## About this exercise:
For every line below that includes the word "LIFE", add one; report the final number and nothing else.

## Exercise material:
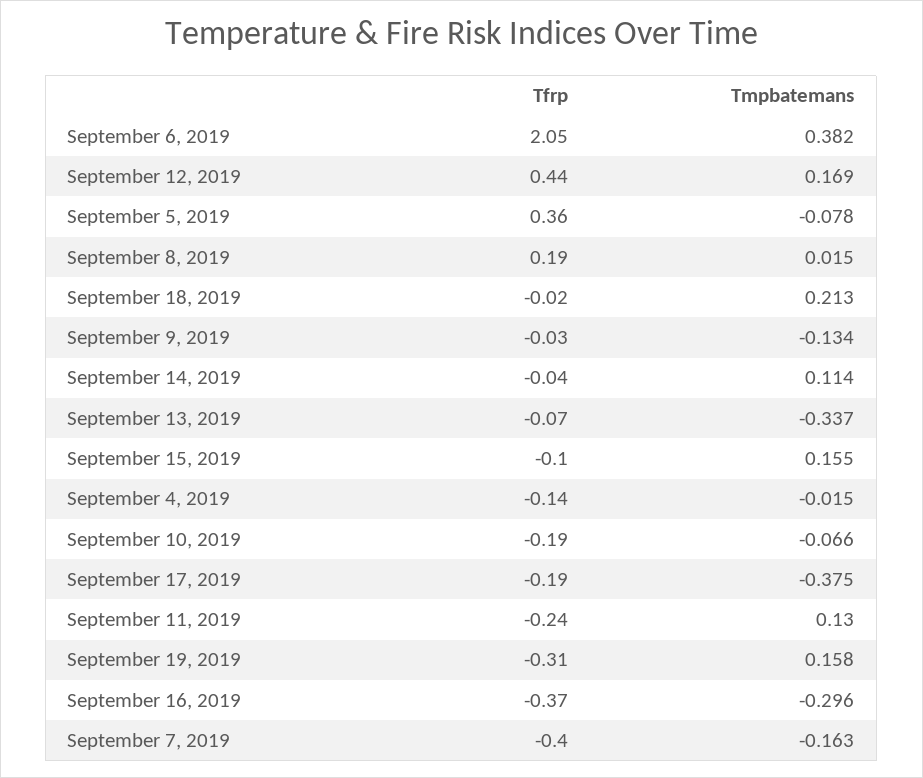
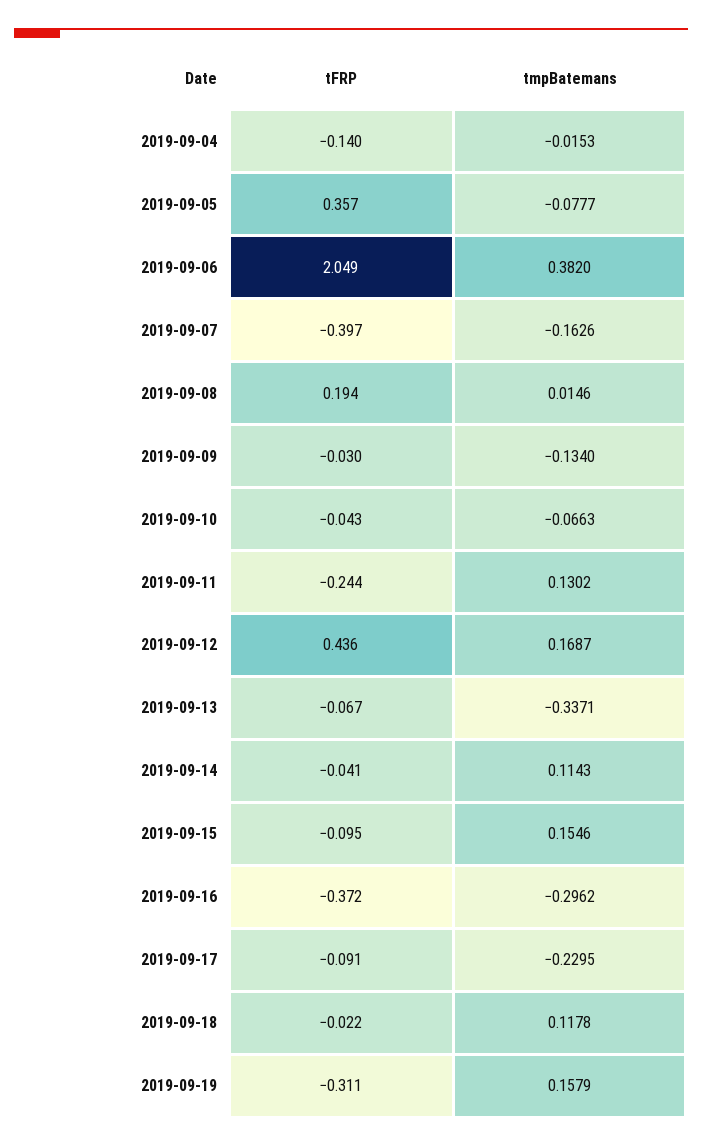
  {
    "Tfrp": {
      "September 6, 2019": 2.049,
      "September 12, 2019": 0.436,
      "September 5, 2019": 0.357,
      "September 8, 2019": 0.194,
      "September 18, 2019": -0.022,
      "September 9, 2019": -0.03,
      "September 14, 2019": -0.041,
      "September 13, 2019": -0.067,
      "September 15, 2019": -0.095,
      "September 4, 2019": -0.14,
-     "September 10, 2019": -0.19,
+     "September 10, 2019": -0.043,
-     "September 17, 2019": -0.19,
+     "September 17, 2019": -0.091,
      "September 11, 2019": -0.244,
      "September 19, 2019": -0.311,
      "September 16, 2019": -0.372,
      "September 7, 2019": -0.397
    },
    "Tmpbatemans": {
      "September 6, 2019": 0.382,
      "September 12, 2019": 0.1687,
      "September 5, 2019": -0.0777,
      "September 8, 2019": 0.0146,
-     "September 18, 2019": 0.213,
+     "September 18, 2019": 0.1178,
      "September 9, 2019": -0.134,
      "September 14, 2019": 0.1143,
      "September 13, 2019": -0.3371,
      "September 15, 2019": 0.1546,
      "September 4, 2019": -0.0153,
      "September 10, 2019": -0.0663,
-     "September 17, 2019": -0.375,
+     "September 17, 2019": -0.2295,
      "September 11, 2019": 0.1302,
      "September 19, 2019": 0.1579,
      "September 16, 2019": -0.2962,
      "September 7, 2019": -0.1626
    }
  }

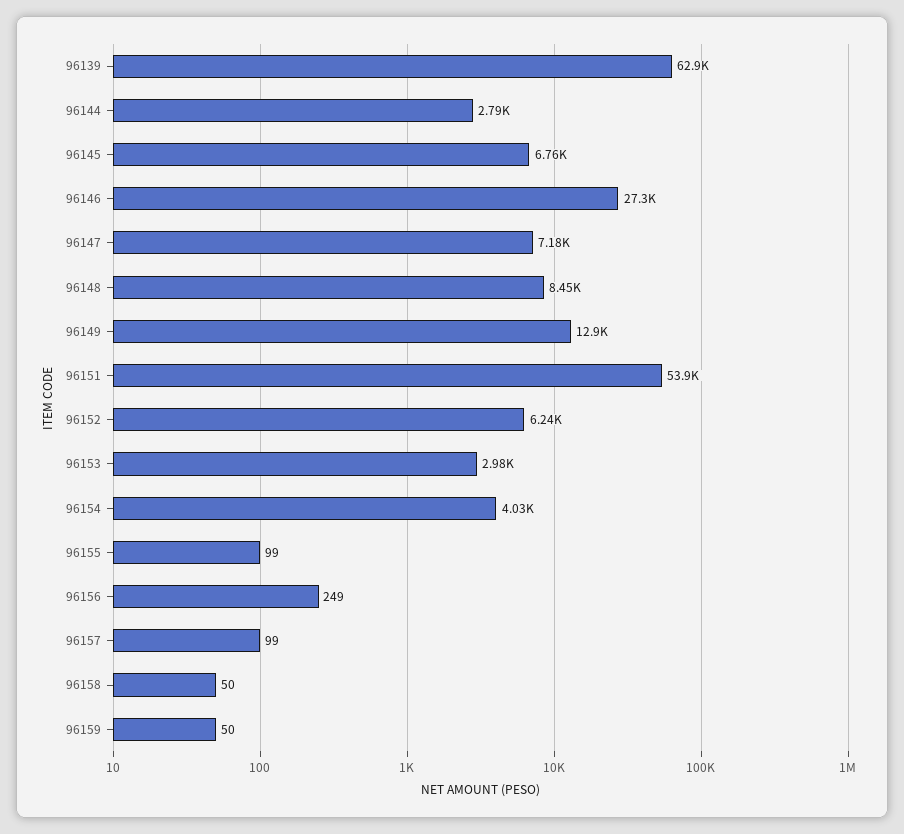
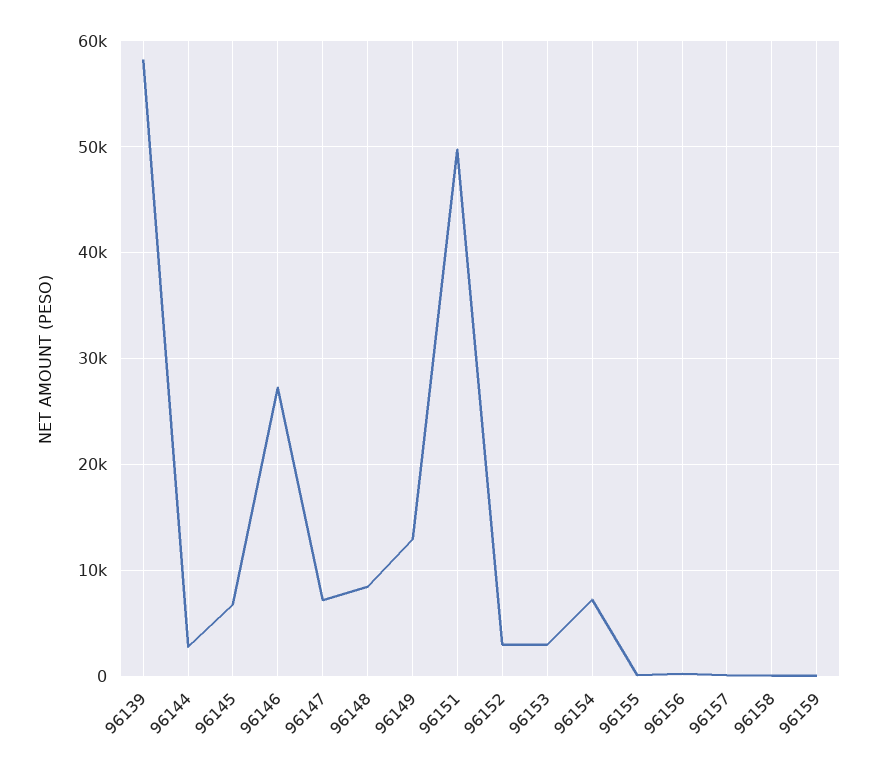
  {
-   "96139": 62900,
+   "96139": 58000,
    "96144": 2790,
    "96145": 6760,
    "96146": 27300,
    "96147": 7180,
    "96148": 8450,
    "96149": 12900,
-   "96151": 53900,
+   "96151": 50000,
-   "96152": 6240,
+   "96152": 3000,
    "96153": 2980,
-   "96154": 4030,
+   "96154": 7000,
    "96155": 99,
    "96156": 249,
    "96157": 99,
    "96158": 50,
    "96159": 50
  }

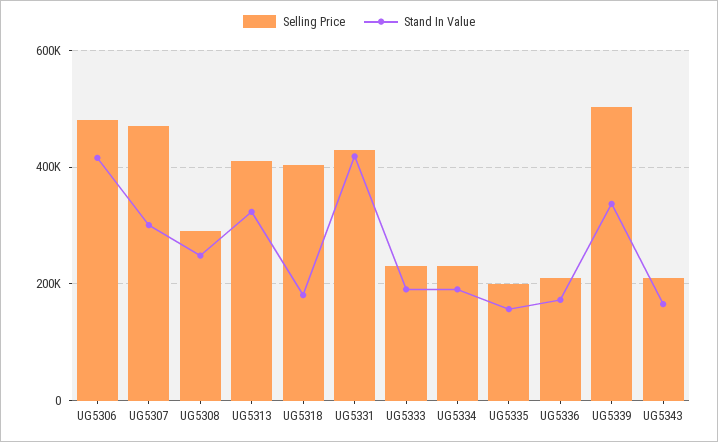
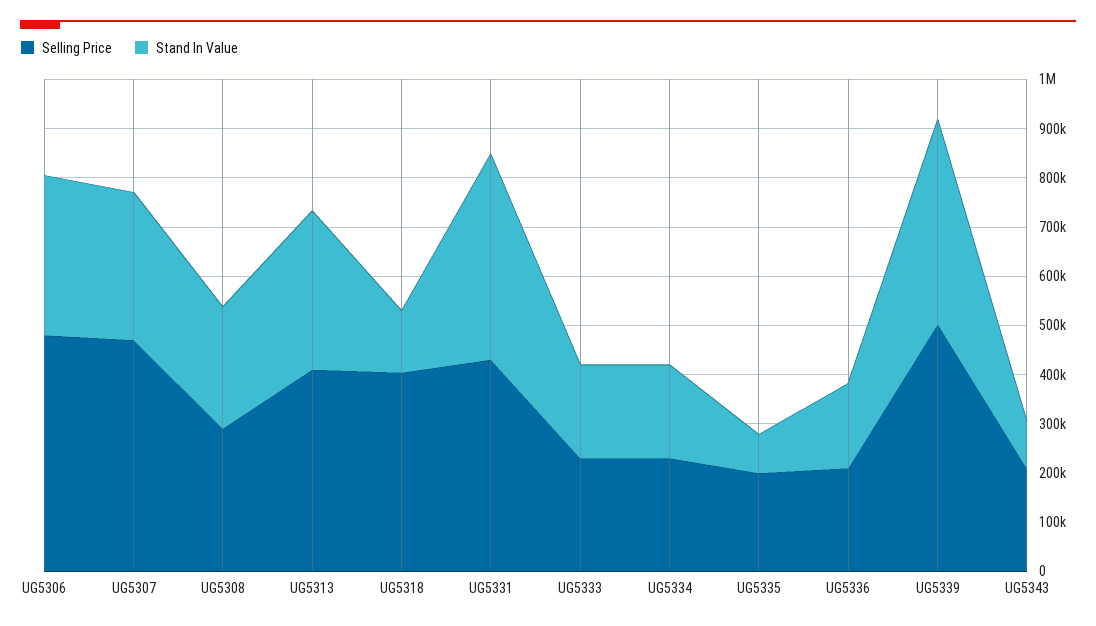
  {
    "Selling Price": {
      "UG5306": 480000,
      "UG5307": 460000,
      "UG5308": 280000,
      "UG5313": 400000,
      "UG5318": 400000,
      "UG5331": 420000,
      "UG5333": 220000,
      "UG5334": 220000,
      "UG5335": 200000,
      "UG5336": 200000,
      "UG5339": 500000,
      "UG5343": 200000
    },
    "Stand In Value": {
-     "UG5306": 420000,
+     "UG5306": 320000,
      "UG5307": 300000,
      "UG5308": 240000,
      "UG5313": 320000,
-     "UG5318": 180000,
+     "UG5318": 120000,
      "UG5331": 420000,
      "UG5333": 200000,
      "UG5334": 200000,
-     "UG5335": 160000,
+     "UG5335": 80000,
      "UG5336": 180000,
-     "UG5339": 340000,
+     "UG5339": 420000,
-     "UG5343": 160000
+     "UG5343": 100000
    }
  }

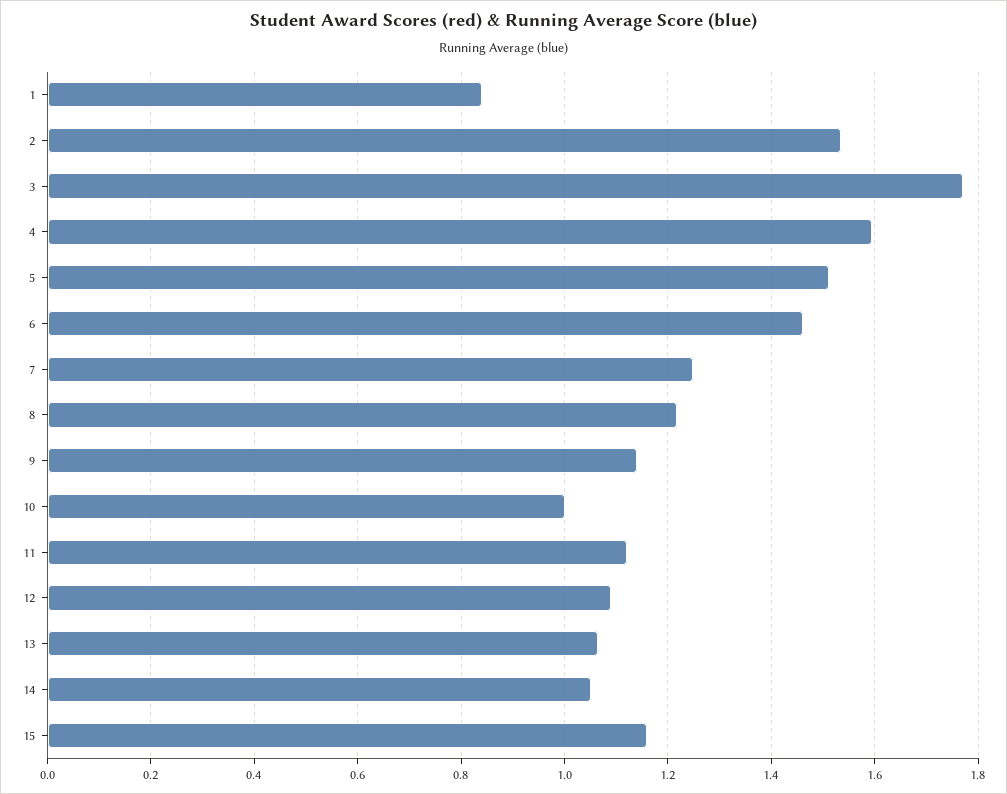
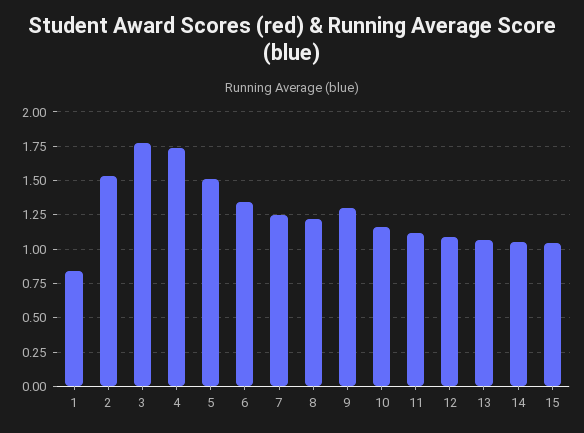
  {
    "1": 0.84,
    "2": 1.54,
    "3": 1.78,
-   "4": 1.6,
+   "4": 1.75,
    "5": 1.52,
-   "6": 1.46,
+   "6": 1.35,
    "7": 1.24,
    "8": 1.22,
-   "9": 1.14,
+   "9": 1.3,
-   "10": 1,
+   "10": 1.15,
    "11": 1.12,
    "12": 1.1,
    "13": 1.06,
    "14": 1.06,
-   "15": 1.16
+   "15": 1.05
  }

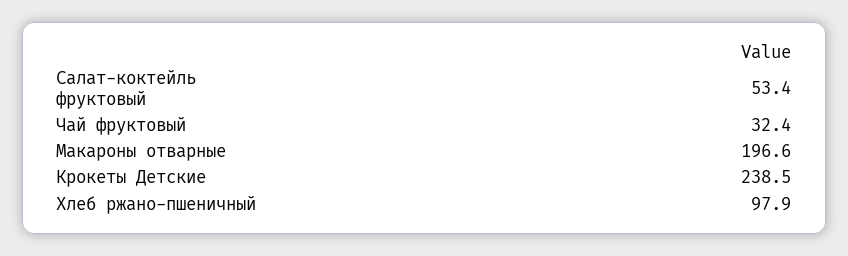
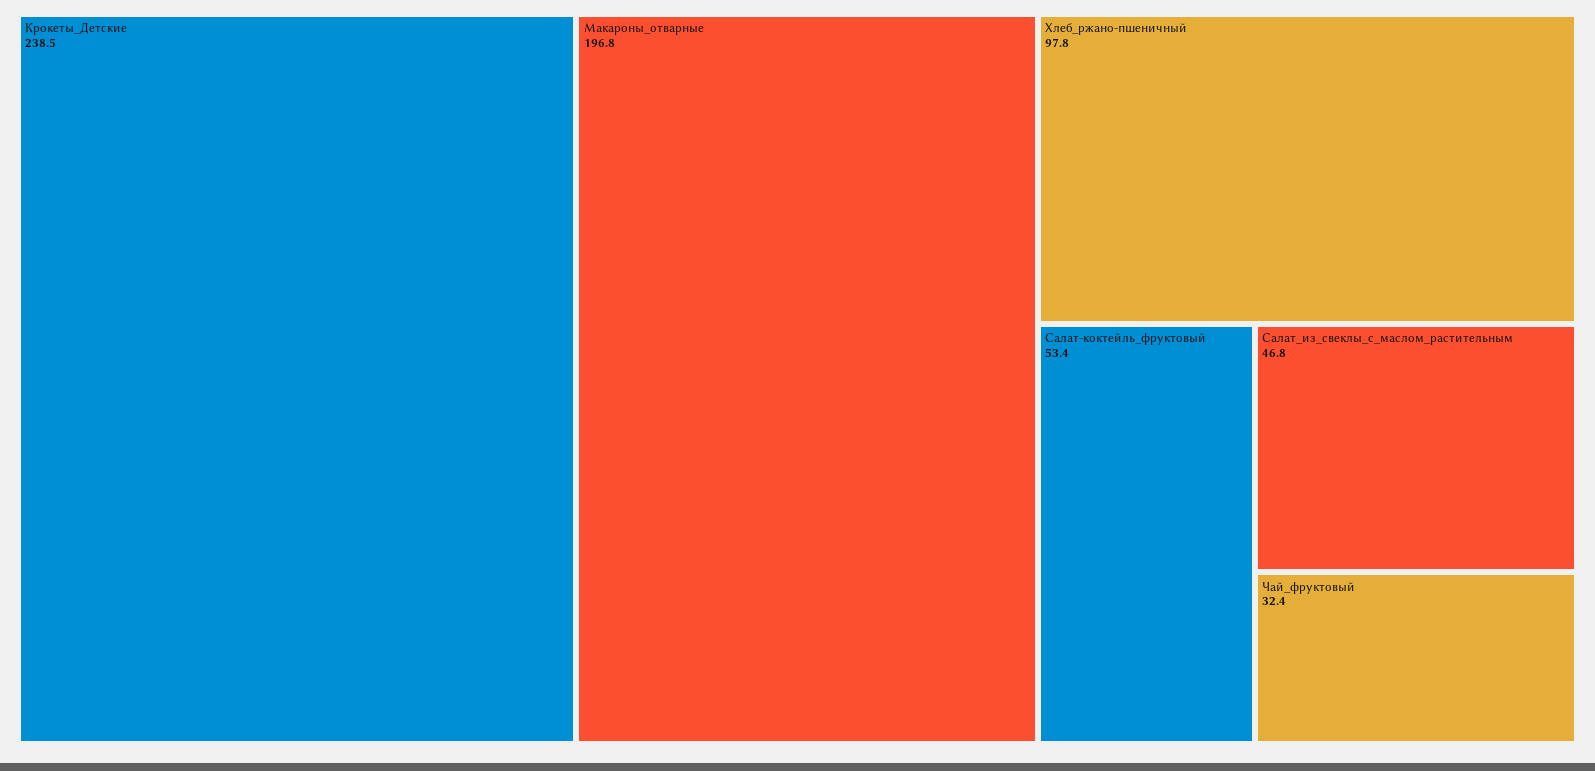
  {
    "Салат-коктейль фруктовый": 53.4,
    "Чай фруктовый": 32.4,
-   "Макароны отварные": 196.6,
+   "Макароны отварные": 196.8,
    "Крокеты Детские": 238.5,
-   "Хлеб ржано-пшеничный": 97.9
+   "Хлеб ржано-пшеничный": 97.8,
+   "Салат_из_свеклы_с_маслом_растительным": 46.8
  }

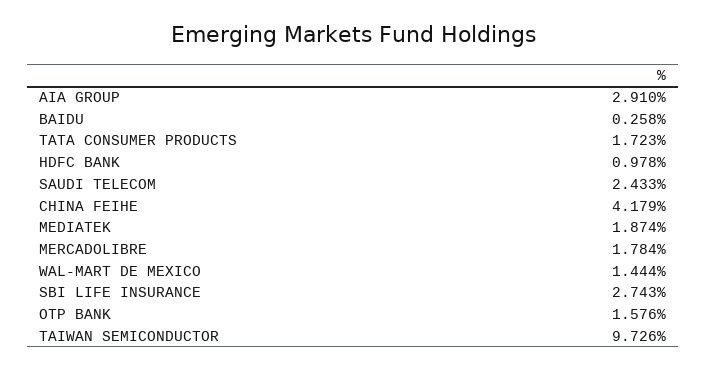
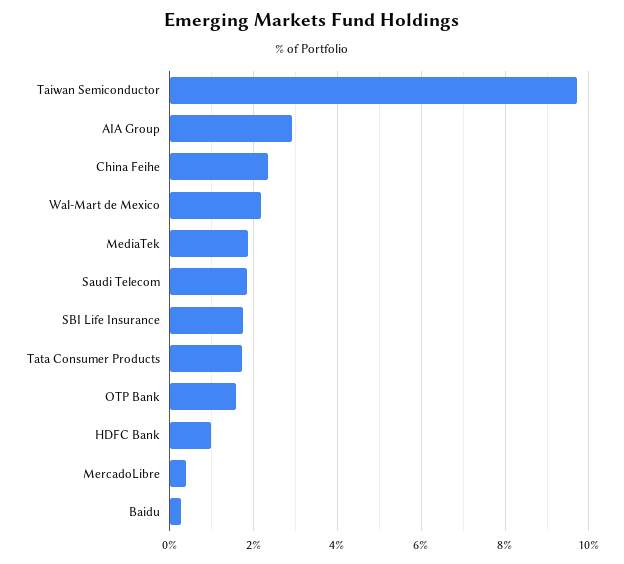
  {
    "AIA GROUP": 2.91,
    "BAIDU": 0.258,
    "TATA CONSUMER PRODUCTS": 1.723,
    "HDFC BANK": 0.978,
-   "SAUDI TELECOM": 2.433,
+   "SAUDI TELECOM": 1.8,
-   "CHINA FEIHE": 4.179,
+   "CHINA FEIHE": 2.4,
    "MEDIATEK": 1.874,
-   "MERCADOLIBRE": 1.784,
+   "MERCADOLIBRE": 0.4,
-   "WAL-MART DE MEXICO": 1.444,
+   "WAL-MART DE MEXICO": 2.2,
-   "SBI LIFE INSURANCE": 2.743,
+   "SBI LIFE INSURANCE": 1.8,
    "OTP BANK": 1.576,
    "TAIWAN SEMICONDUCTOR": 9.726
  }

## Answer to this task:
2